Democratizing Machine Reading

Computers, the Internet, and cheap storage promote the acquisition and collection of vast quantities of data. This doesn’t just apply to pictures in our phones, more importantly there is a seemingly infinite supply of text documents which contain critical scientific, socio-political, and business insights – far more than can be read by a human. Within the natural language processing (NLP) domain, the field of information extraction (IE) targets exactly this problem, but it requires its practitioners to have expertise either in linguistics, machine learning, or both. Consequently, the majority of the advancements in the field of IE are largely inaccessible to those who need them the most. Here we propose techniques to allow domain experts to develop and deploy IE systems targeting their own particular needs without requiring this expertise. By lowering the barrier to entry for IE, the develop- ments in the field would be made available to the wider community.

We propose to do this though a human-technology partnership, where domain experts specify their information need at the level they find intuitive, (e.g., that phosphorylation acts on a protein or that humanitarian interventions have a cost and a measurable outcome). Our system will then extend techniques from the adjacent field of program synthesis to convert these high-level, abstract specifications into ones which can be executed in order to extract the desired information. Importantly, we argue that the resulting model must be readily interpretable and easily extensible to support its long-term deployment and maintainability. To this end, we propose to inform our final representations through a rigorous series of user studies aimed at discovering which aspects of these representations are more or less difficult to understand.

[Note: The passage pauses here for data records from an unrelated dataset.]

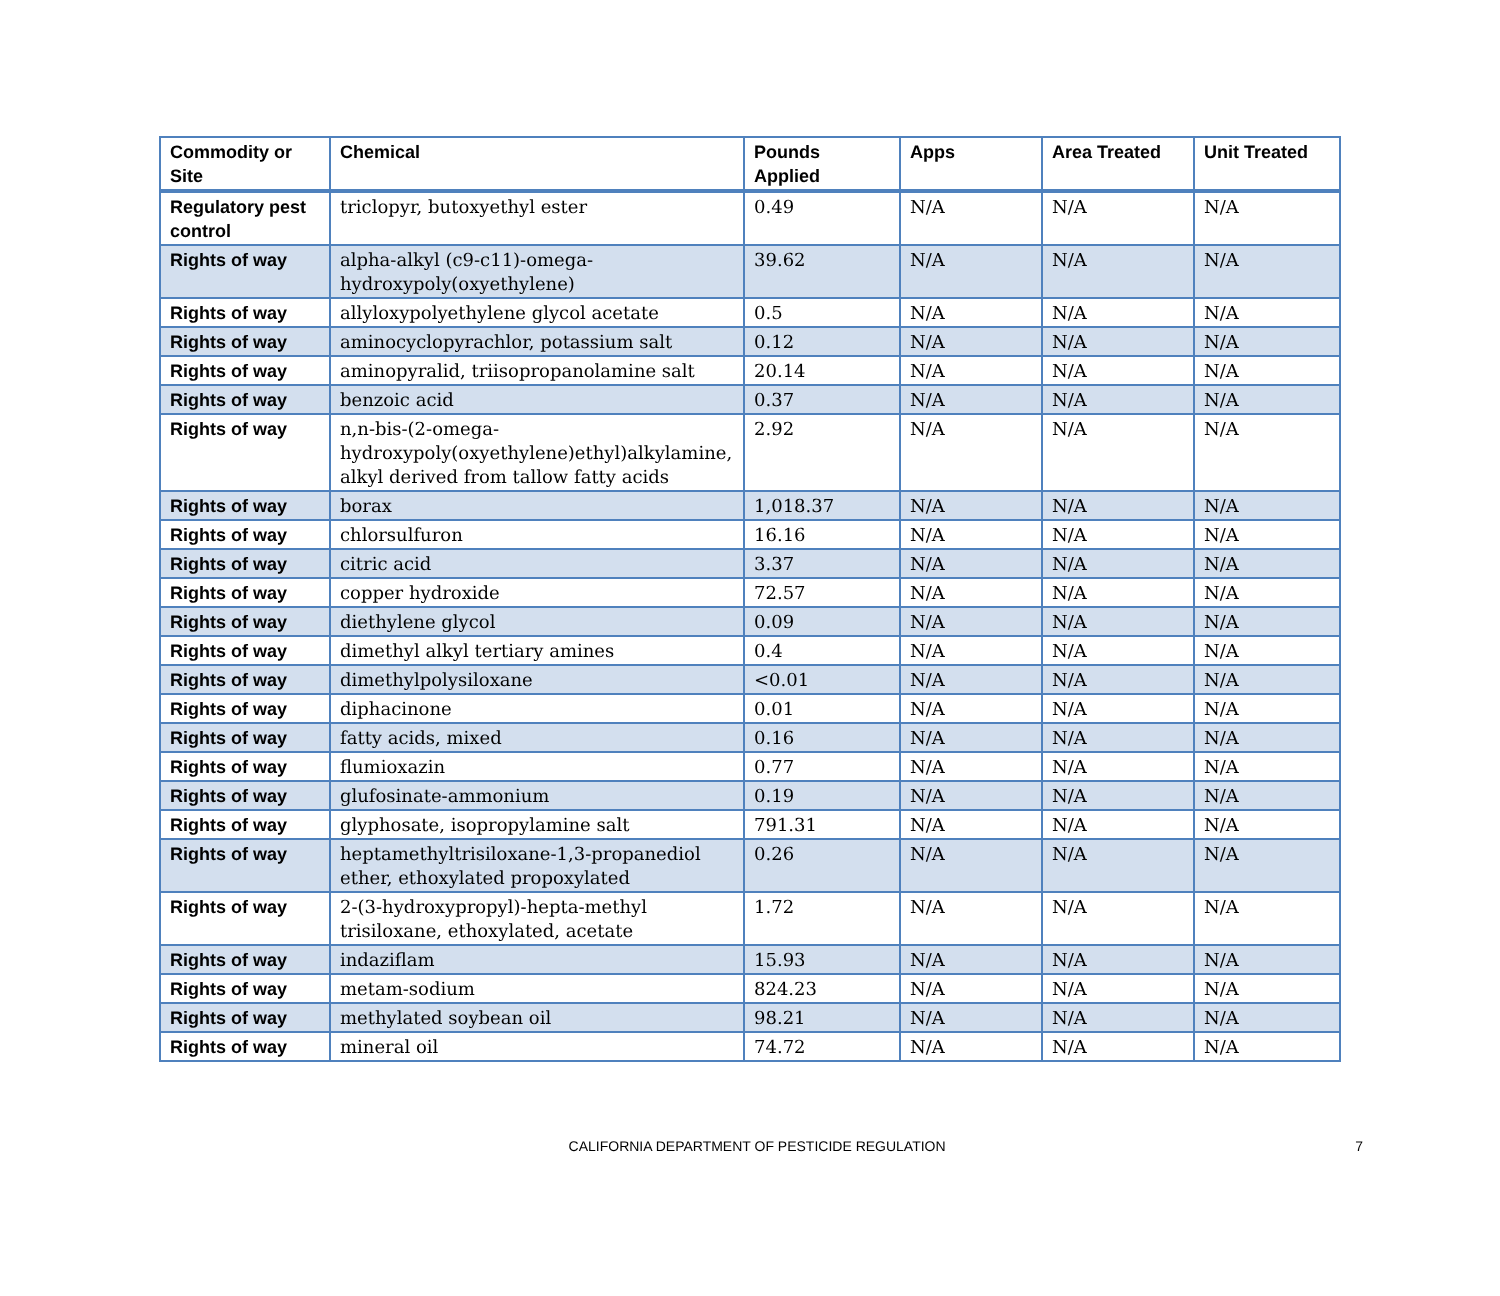| Commodity or Site | Chemical | Pounds Applied | Apps | Area Treated | Unit Treated |
| --- | --- | --- | --- | --- | --- |
| Regulatory pest control | triclopyr, butoxyethyl ester | 0.49 | N/A | N/A | N/A |
| Rights of way | alpha-alkyl (c9-c11)-omega-hydroxypoly(oxyethylene) | 39.62 | N/A | N/A | N/A |
| Rights of way | allyloxypolyethylene glycol acetate | 0.5 | N/A | N/A | N/A |
| Rights of way | aminocyclopyrachlor, potassium salt | 0.12 | N/A | N/A | N/A |
| Rights of way | aminopyralid, triisopropanolamine salt | 20.14 | N/A | N/A | N/A |
| Rights of way | benzoic acid | 0.37 | N/A | N/A | N/A |
| Rights of way | n,n-bis-(2-omega-hydroxypoly(oxyethylene)ethyl)alkylamine, alkyl derived from tallow fatty acids | 2.92 | N/A | N/A | N/A |
| Rights of way | borax | 1,018.37 | N/A | N/A | N/A |
| Rights of way | chlorsulfuron | 16.16 | N/A | N/A | N/A |
| Rights of way | citric acid | 3.37 | N/A | N/A | N/A |
| Rights of way | copper hydroxide | 72.57 | N/A | N/A | N/A |
| Rights of way | diethylene glycol | 0.09 | N/A | N/A | N/A |
| Rights of way | dimethyl alkyl tertiary amines | 0.4 | N/A | N/A | N/A |
| Rights of way | dimethylpolysiloxane | <0.01 | N/A | N/A | N/A |
| Rights of way | diphacinone | 0.01 | N/A | N/A | N/A |
| Rights of way | fatty acids, mixed | 0.16 | N/A | N/A | N/A |
| Rights of way | flumioxazin | 0.77 | N/A | N/A | N/A |
| Rights of way | glufosinate-ammonium | 0.19 | N/A | N/A | N/A |
| Rights of way | glyphosate, isopropylamine salt | 791.31 | N/A | N/A | N/A |
| Rights of way | heptamethyltrisiloxane-1,3-propanediol ether, ethoxylated propoxylated | 0.26 | N/A | N/A | N/A |
| Rights of way | 2-(3-hydroxypropyl)-hepta-methyl trisiloxane, ethoxylated, acetate | 1.72 | N/A | N/A | N/A |
| Rights of way | indaziflam | 15.93 | N/A | N/A | N/A |
| Rights of way | metam-sodium | 824.23 | N/A | N/A | N/A |
| Rights of way | methylated soybean oil | 98.21 | N/A | N/A | N/A |
| Rights of way | mineral oil | 74.72 | N/A | N/A | N/A |
CALIFORNIA DEPARTMENT OF PESTICIDE REGULATION 7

By democratizing machine reading, its benefits (i.e., accessing knowledge from unstructured data, and doing so at scale) would be available to all – not only those who have access to NLP experts or the funding for their services. This has the potential to dramatically impact the process and pace of conducting scientific research, as well collaboration, as experts could have more ready access to the knowledge in adjacent fields. Further, when NLP or Linguistics experts are incorporated, their time can be spent more efficiently; the rules that result from our proposed approach serve as a valuable starting point for IE, removing the tedium of initial grammar development and enabling them to move directly to more productive aspects of the work.